Benjamin, Yaakov (Ernest)
Yaakov, son of Mata and Herman Benjamin, was born in 1927 in Nuremberg, Germany and studied in the Jewish elementary school.
He and his father, like any Jew in Germany of that time, were given the name “Israel”, but when the family immigrated to Israel in 1939, his parents gave him the Hebrew name Yaakov. He studied orthopedics and specialized in prostheses. He was gifted with a musical sense and wonderful hearing, and from a tune he had once heard he could play the piano and accordion. He served in the British Army, in the medical unit. Yaakov was the only Jew among the British, and was respected for his loyalty to the British army. He stood up respectfully in times of tension between the British army and the Yishuv, lending understanding to his British friends about the Jewish cause, and some of them continued to exchange letters with him after their return to their country.

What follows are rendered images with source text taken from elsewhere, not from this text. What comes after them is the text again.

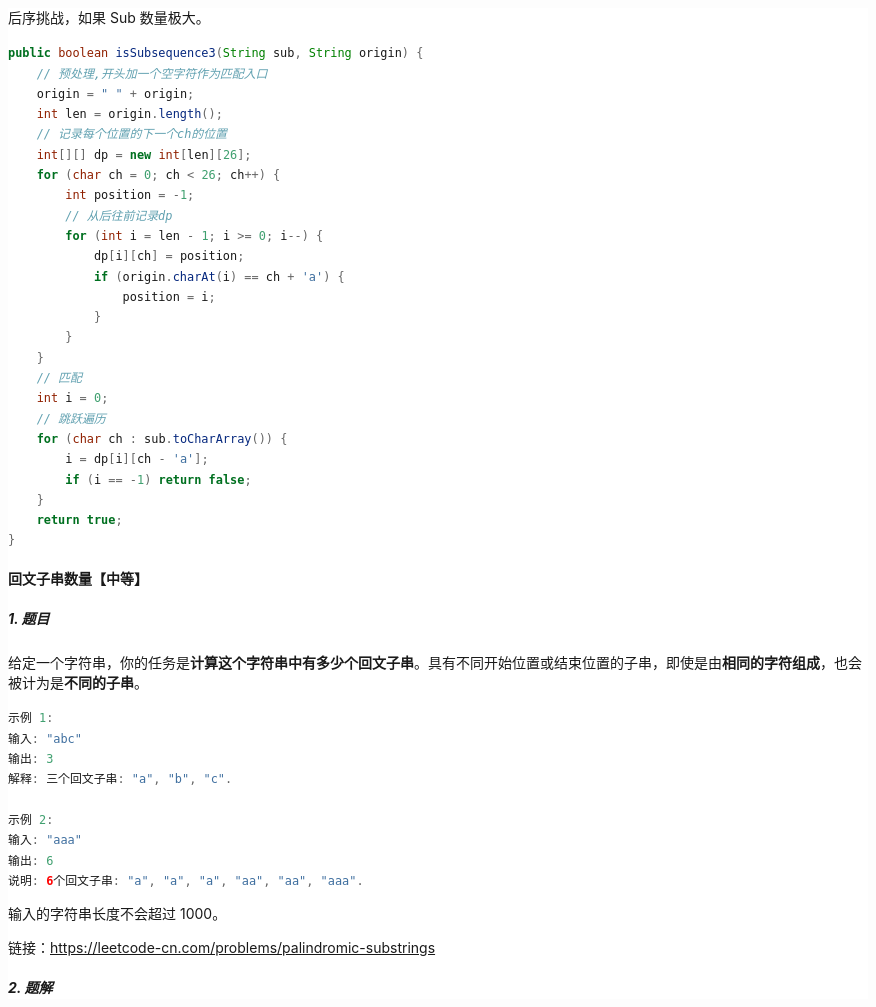 后序挑战，如果 Sub 数量极大。

```java
public boolean isSubsequence3(String sub, String origin) {
    // 预处理,开头加一个空字符作为匹配入口
    origin = " " + origin;
    int len = origin.length();
    // 记录每个位置的下一个ch的位置
    int[][] dp = new int[len][26];
    for (char ch = 0; ch < 26; ch++) {
        int position = -1;
        // 从后往前记录dp
        for (int i = len - 1; i >= 0; i--) {
            dp[i][ch] = position;
            if (origin.charAt(i) == ch + 'a') {
                position = i;
            }
        }
    }
    // 匹配
    int i = 0;
    // 跳跃遍历
    for (char ch : sub.toCharArray()) {
        i = dp[i][ch - 'a'];
        if (i == -1) return false;
    }
    return true;
}
```



#### 回文子串数量【中等】

##### 1. 题目

给定一个字符串，你的任务是**计算这个字符串中有多少个回文子串**。具有不同开始位置或结束位置的子串，即使是由**相同的字符组成**，也会被计为是**不同的子串**。

```java
示例 1:
输入: "abc"
输出: 3
解释: 三个回文子串: "a", "b", "c".

示例 2:
输入: "aaa"
输出: 6
说明: 6个回文子串: "a", "a", "a", "aa", "aa", "aaa".
```

输入的字符串长度不会超过 1000。

链接：https://leetcode-cn.com/problems/palindromic-substrings

##### 2. 题解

At the outbreak of the War of Independence he enlisted and served in the Carmeli Brigade as a radio operator and liaison and participated in the liberation of Haifa. Yaakov participated in the conquest of Tira, Betzet, A-Zib and Acre. On the night of the 11th of Tammuz 5708 (18.7.1948), the day before the announcement of the second truce, on a motorbike mission from Rosh Pina to Mishmar Hayarden, he was killed in a collision and was taken to eternal rest in the military cemetery in Rosh Pina.